▶ **QUESTIONS**:
a) Decide whether each statement agrees with the account of the hard disk repair. Answer yes or no for each and quote the exact words from the account that settle it. (i) The store replaced the hard disk. (ii) All of the data was recovered from the old hard disk. (iii) The drive home from the store is 90 miles.
b) Write what comes next in the account of the hard disk repair, continuing after its final sentence.

*** TEXT ***

The geniuses at the Chandler store are always sympathetic to my problem. They understand that my computer isn’t just a machine I use for e-mail and to surf the Web. They understand that its hard disk contains lots of important information — including books in progress — and the tools I need to get my work done. They understand that without my production computer, there’s very little real work I can do. And even though they don’t necessarily push any harder to complete a job for me than they do for anyone else, they make it seem as if my problem is one of the most important ones they’ll tackle that day. And they soothe me with reasonable reassurances that make it easier to face the 90-mile drive home and wait for their call.
This time around, the problem was a toasted hard disk. Personally, I believe it has something to do with my Firewire ports — it occurred while my iSight was plugged in and I was attempting to suck something off a portable Firewire hard drive. (My motherboard problem also manifested itself when working with multiple Firewire devices, including an iSight, so I’m very wary of using it these days.) They replaced the hard disk — which IS something I could have done myself if I really wanted to — and managed to get about 50% of the data off my old hard disk before it ceased to function at all. This cost me dearly, but the way I see it, I was paying for my own stupidity. If I’d had my entire Home folder backed up, recovery wouldn’t have been necessary at all and I could have saved the $150.
What hurts even more is that I’d written an article for Informit.com about backing up with Fetch before I had the problem and neglected to utilize my own instructions to protect myself.

*** End of TEXT ***
*** DATASET EXCERPTS ***

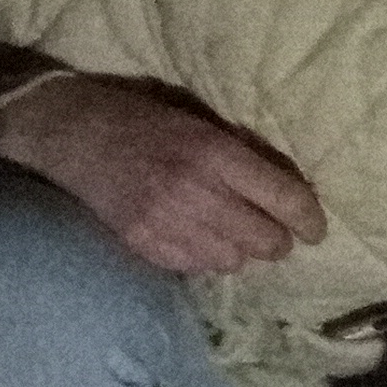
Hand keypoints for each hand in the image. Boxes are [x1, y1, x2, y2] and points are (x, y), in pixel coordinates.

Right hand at [0, 74, 324, 274]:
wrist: (69, 132)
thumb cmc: (139, 117)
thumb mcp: (197, 120)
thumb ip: (240, 154)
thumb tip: (287, 190)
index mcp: (214, 152)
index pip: (284, 199)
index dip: (309, 220)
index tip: (317, 230)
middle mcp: (196, 192)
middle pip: (265, 241)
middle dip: (276, 240)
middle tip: (272, 232)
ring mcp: (167, 224)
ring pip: (233, 262)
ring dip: (238, 251)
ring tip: (226, 231)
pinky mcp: (143, 245)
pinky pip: (196, 268)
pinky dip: (203, 259)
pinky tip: (194, 237)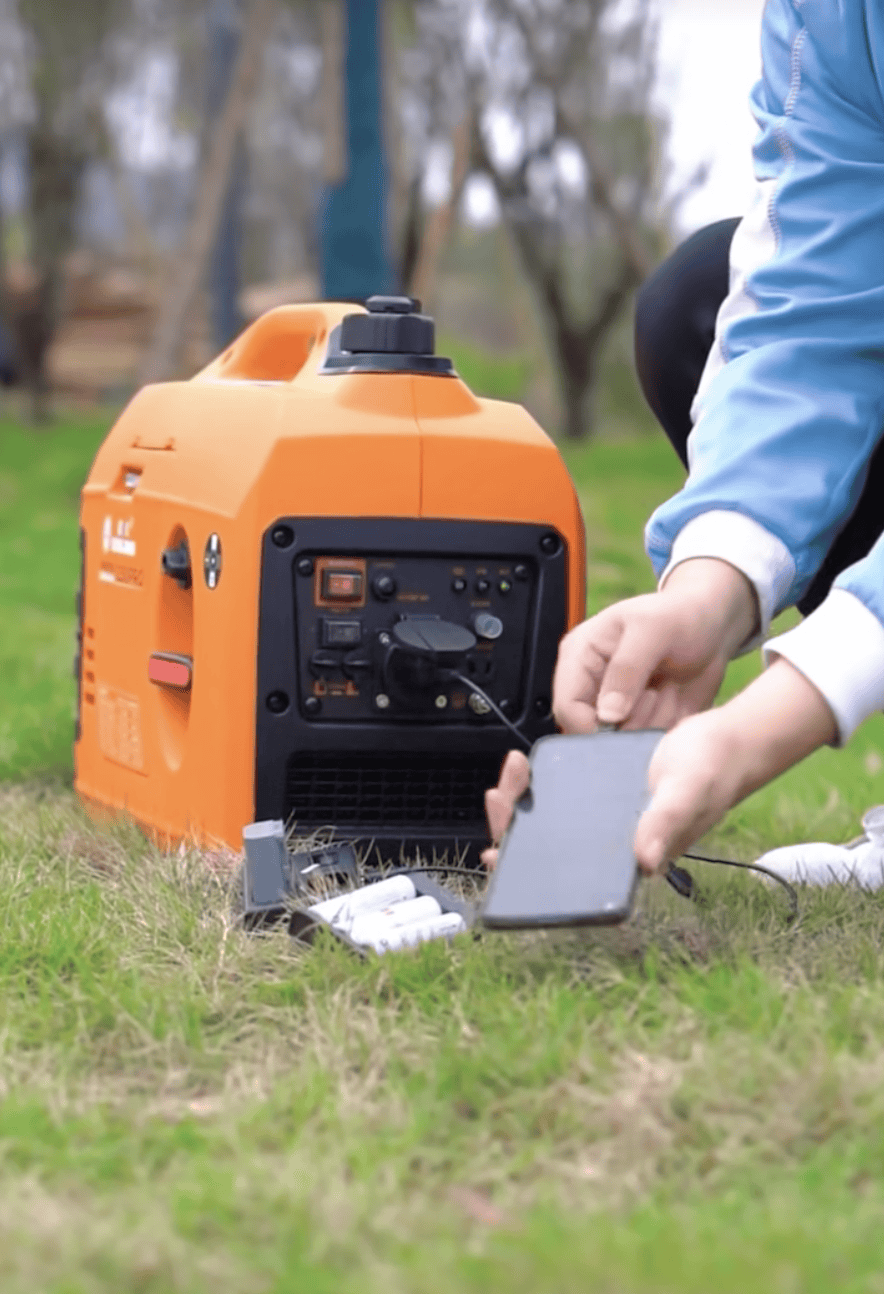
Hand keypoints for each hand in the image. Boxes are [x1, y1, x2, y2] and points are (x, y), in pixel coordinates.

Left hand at [482, 661, 836, 876]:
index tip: (499, 852)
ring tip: (514, 770)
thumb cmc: (715, 770)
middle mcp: (615, 842)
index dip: (530, 869)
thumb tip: (644, 863)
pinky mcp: (608, 796)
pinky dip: (544, 784)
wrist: (730, 740)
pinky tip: (532, 767)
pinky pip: (566, 796)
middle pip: (551, 846)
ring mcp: (609, 820)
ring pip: (553, 820)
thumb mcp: (687, 791)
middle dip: (516, 825)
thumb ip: (666, 824)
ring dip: (526, 802)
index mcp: (631, 855)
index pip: (570, 874)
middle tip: (501, 794)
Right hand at [553, 558, 757, 732]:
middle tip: (655, 691)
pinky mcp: (639, 720)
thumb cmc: (680, 615)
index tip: (625, 718)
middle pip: (590, 731)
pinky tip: (672, 700)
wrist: (715, 627)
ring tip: (667, 689)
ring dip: (650, 721)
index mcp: (580, 656)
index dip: (590, 723)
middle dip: (628, 720)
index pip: (566, 706)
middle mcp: (592, 685)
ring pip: (621, 740)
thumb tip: (607, 715)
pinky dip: (663, 728)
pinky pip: (645, 743)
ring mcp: (616, 706)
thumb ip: (627, 668)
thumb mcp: (653, 628)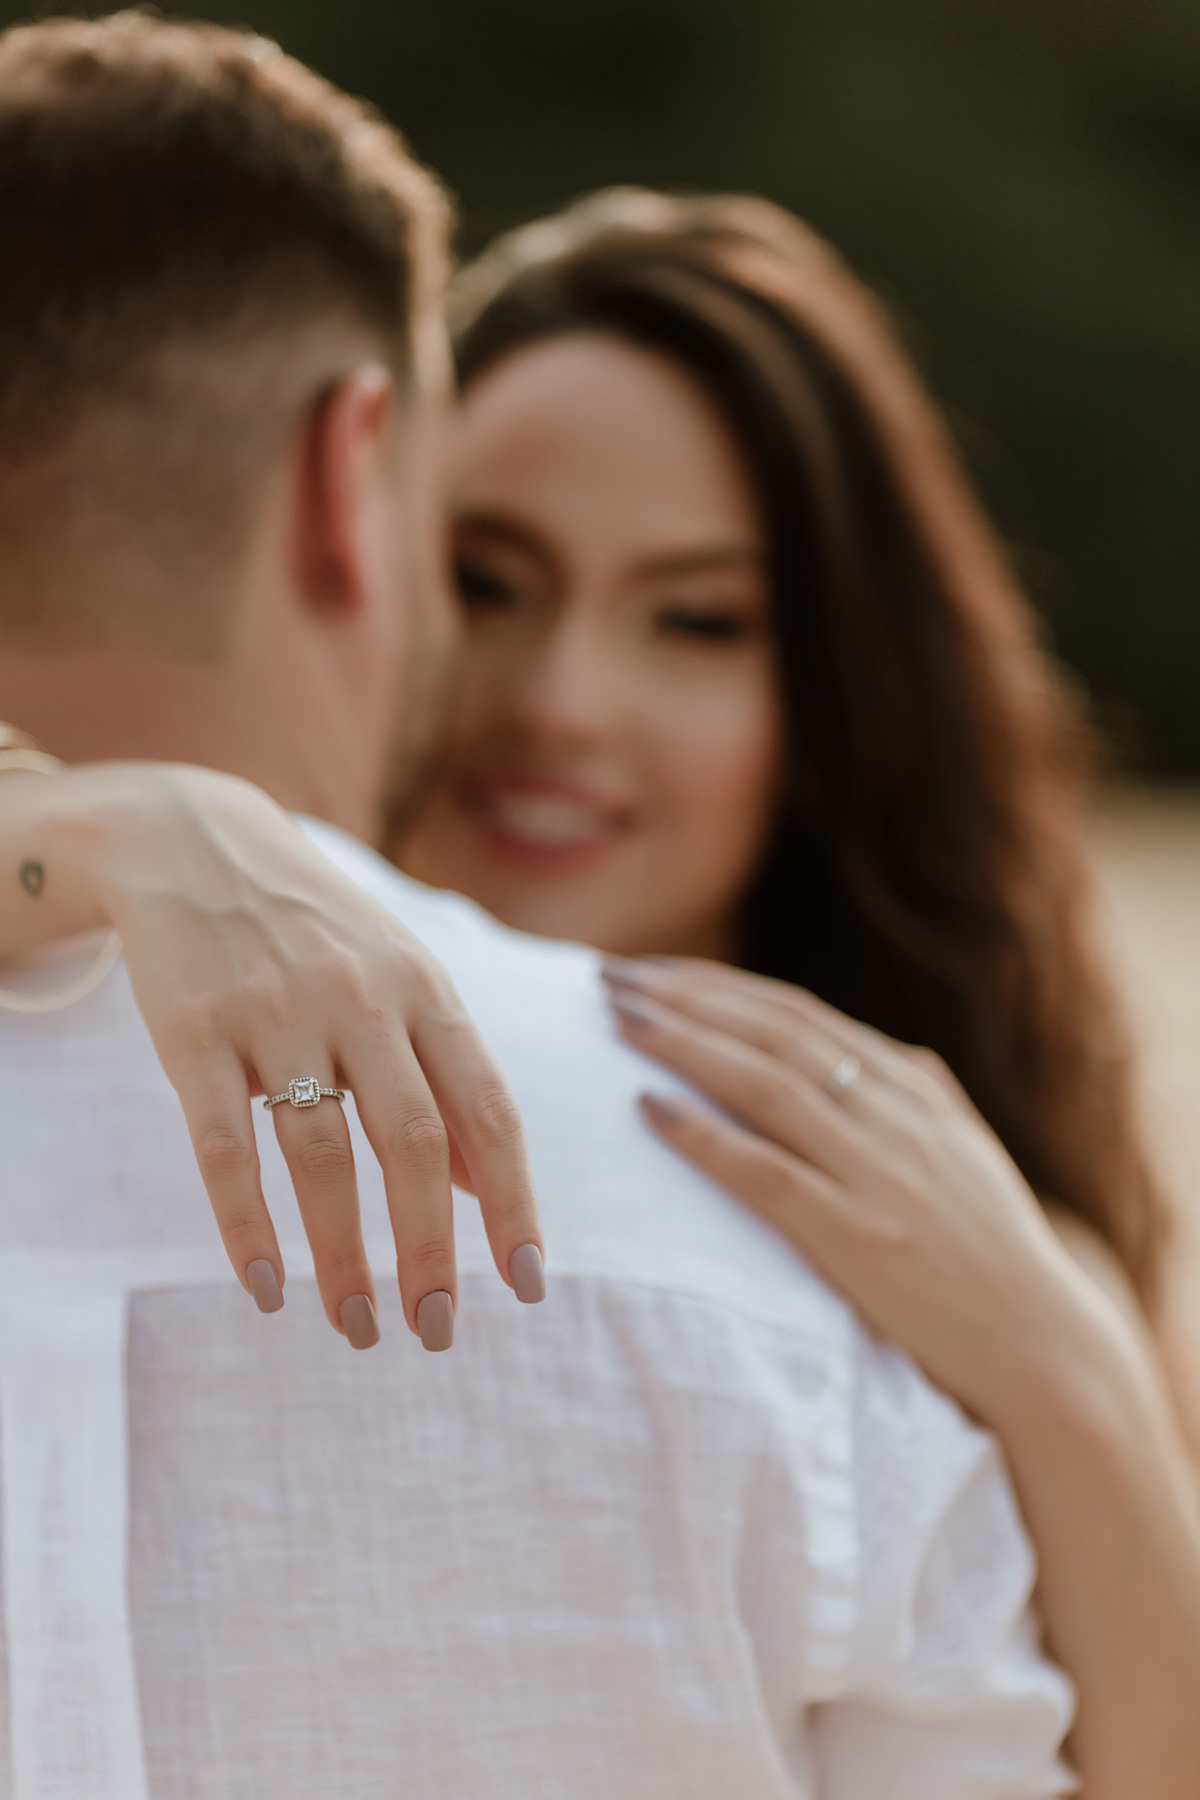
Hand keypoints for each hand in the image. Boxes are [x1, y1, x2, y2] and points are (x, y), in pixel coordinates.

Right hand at [7, 762, 543, 1347]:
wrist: (194, 841)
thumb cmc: (320, 931)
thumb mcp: (402, 979)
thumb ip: (448, 1075)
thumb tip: (490, 1191)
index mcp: (426, 989)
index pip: (488, 1109)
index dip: (513, 1203)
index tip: (528, 1285)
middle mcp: (361, 999)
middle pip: (414, 1144)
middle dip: (431, 1251)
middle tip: (435, 1333)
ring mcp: (275, 1013)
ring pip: (322, 1156)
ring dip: (344, 1256)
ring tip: (359, 1327)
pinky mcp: (194, 1031)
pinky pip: (223, 1146)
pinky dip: (247, 1227)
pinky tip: (267, 1288)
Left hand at [603, 954, 1106, 1426]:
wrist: (1045, 1346)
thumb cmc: (996, 1252)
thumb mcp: (967, 1152)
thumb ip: (926, 1097)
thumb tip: (891, 1053)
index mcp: (912, 1088)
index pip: (798, 1014)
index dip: (717, 986)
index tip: (651, 971)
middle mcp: (893, 1116)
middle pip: (772, 1034)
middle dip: (684, 996)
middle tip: (609, 976)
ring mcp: (877, 1175)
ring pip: (765, 1086)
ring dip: (683, 1044)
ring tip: (616, 1020)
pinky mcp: (860, 1238)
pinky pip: (766, 1173)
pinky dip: (704, 1136)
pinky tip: (648, 1110)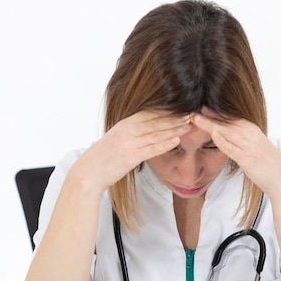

*** End of DATASET EXCERPTS ***

▶ **RESPONSES BY ITEM NUMBER**:
a)
(i) Yes: "They replaced the hard disk"
(ii) No: "managed to get about 50% of the data off my old hard disk before it ceased to function at all"
(iii) Yes: "face the 90-mile drive home"

b)
The computer was done the next day and my husband, Mike, picked it up on his way home. It isn’t exactly on his way — he works about 15 miles north of there — but it was a lot more convenient for him than for me to make the 180-mile round trip drive. On Wednesday morning, I set about restoring the whole computer to it’s normal setup. I didn’t like the way the Apple folks had set up the machine — for some reason I was really bugged about my home folder being called maria (note the lowercase) rather than its usual mlanger (which I’ve used on all my computers for years). (Is that anal or what?) So I pulled off the recovered data, reformatted the hard disk, and spent the next two days installing software and updates. The updates were particularly painful now that I’m on the super-slow wireless Internet connection I whined about elsewhere in this blog. The 139 MB Mac OS X 10.4.8 combined updater took quite a while to suck off the Internet before I could install it.
Fortunately, I managed to pull e-mail messages, endo settings and contents, ecto contents, and some other stuff off my PowerBook. My iCal and Address book data was already set up to synchronize with .Mac, so getting all that data moved over was very easy. The only thing of real value that I lost was Chapter 6 of my Excel 2007 for Windows book, which I’d been working on for the second time. (The first revision went bad and I started from scratch. So today I look forward to starting my Chapter 6 revision for the third time. I knew it would be the book’s Chapter from Hell, but I couldn’t imagine how hellish it would be.)
By Friday, the computer was 90% back to its old self and I was working on it regularly instead of my laptop. So I was out of commission for two full weeks. I blame myself for that, too, letting the disk recovery software run as long as I did before finally bringing it to the geniuses.